WHAT YOU ARE ASKED TO DO:
Write out the entire text below on giving a cat a pill, word for word.

How to Give a Cat a Pill

1.   Pick up cat and cradle it in the crook of your left arm as if holding a baby.
Position right forefinger and thumb on either side of cat's mouth and gently apply pressure to cheeks while holding pill in right hand. 
When cat opens mouth, pop pill into mouth. 
Allow cat to close mouth and swallow.

2.  Retrieve pill from floor and cat from behind sofa. Cradle cat in left arm and repeat process.
 
3.  Retrieve cat from bedroom, and throw soggy pill away.

4.  Take new pill from foil wrap, cradle cat in left arm, holding rear paws tightly with left hand.
Force jaws open and push pill to back of mouth with right forefinger.   
Hold mouth shut for a count of ten.
 
5.  Retrieve pill from goldfish bowl and cat from top of wardrobe. 
Call spouse in from the garden.

6.  Kneel on floor with cat wedged firmly between knees, hold front and rear paws. 
Ignore low growls emitted by cat. 
Get spouse to hold head firmly with one hand while forcing wooden ruler into mouth. 
Drop pill down ruler and rub cat's throat vigorously.

7.  Retrieve cat from curtain rail.  Get another pill  from foil wrap. 
Make note to buy new ruler and repair curtains. 
Carefully sweep shattered figurines and vases from hearth and set to one side for gluing later.
 
8.  Wrap cat in large towel and get spouse to lie on cat with head just visible from below armpit. 
Put pill in end of drinking straw, force mouth open with pencil and blow down drinking straw.

9.  Check label to make sure pill not harmful to humans and drink one beer to take taste away.
Apply bandage to spouse's forearm and remove blood from carpet with cold water and soap.
 
10.  Retrieve cat from neighbor's shed. 
Get another pill. 
Open another beer. 
Place cat in cupboard, and close door onto neck, to leave head showing.   
Force mouth open with dessert spoon. 
Flick pill down throat with elastic band.

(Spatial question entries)
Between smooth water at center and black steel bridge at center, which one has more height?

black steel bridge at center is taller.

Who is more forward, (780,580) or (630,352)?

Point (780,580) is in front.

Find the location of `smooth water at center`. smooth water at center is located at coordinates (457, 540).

SOLVED PROBLEM:
How to Give a Cat a Pill

1.   Pick up cat and cradle it in the crook of your left arm as if holding a baby.
Position right forefinger and thumb on either side of cat's mouth and gently apply pressure to cheeks while holding pill in right hand. 
When cat opens mouth, pop pill into mouth. 
Allow cat to close mouth and swallow.

2.  Retrieve pill from floor and cat from behind sofa. Cradle cat in left arm and repeat process.
 
3.  Retrieve cat from bedroom, and throw soggy pill away.

4.  Take new pill from foil wrap, cradle cat in left arm, holding rear paws tightly with left hand.
Force jaws open and push pill to back of mouth with right forefinger.   
Hold mouth shut for a count of ten.
 
5.  Retrieve pill from goldfish bowl and cat from top of wardrobe. 
Call spouse in from the garden.

6.  Kneel on floor with cat wedged firmly between knees, hold front and rear paws. 
Ignore low growls emitted by cat. 
Get spouse to hold head firmly with one hand while forcing wooden ruler into mouth. 
Drop pill down ruler and rub cat's throat vigorously.

7.  Retrieve cat from curtain rail.  Get another pill  from foil wrap. 
Make note to buy new ruler and repair curtains. 
Carefully sweep shattered figurines and vases from hearth and set to one side for gluing later.
 
8.  Wrap cat in large towel and get spouse to lie on cat with head just visible from below armpit. 
Put pill in end of drinking straw, force mouth open with pencil and blow down drinking straw.

9.  Check label to make sure pill not harmful to humans and drink one beer to take taste away.
Apply bandage to spouse's forearm and remove blood from carpet with cold water and soap.
 
10.  Retrieve cat from neighbor's shed. 
Get another pill. 
Open another beer. 
Place cat in cupboard, and close door onto neck, to leave head showing.   
Force mouth open with dessert spoon. 
Flick pill down throat with elastic band.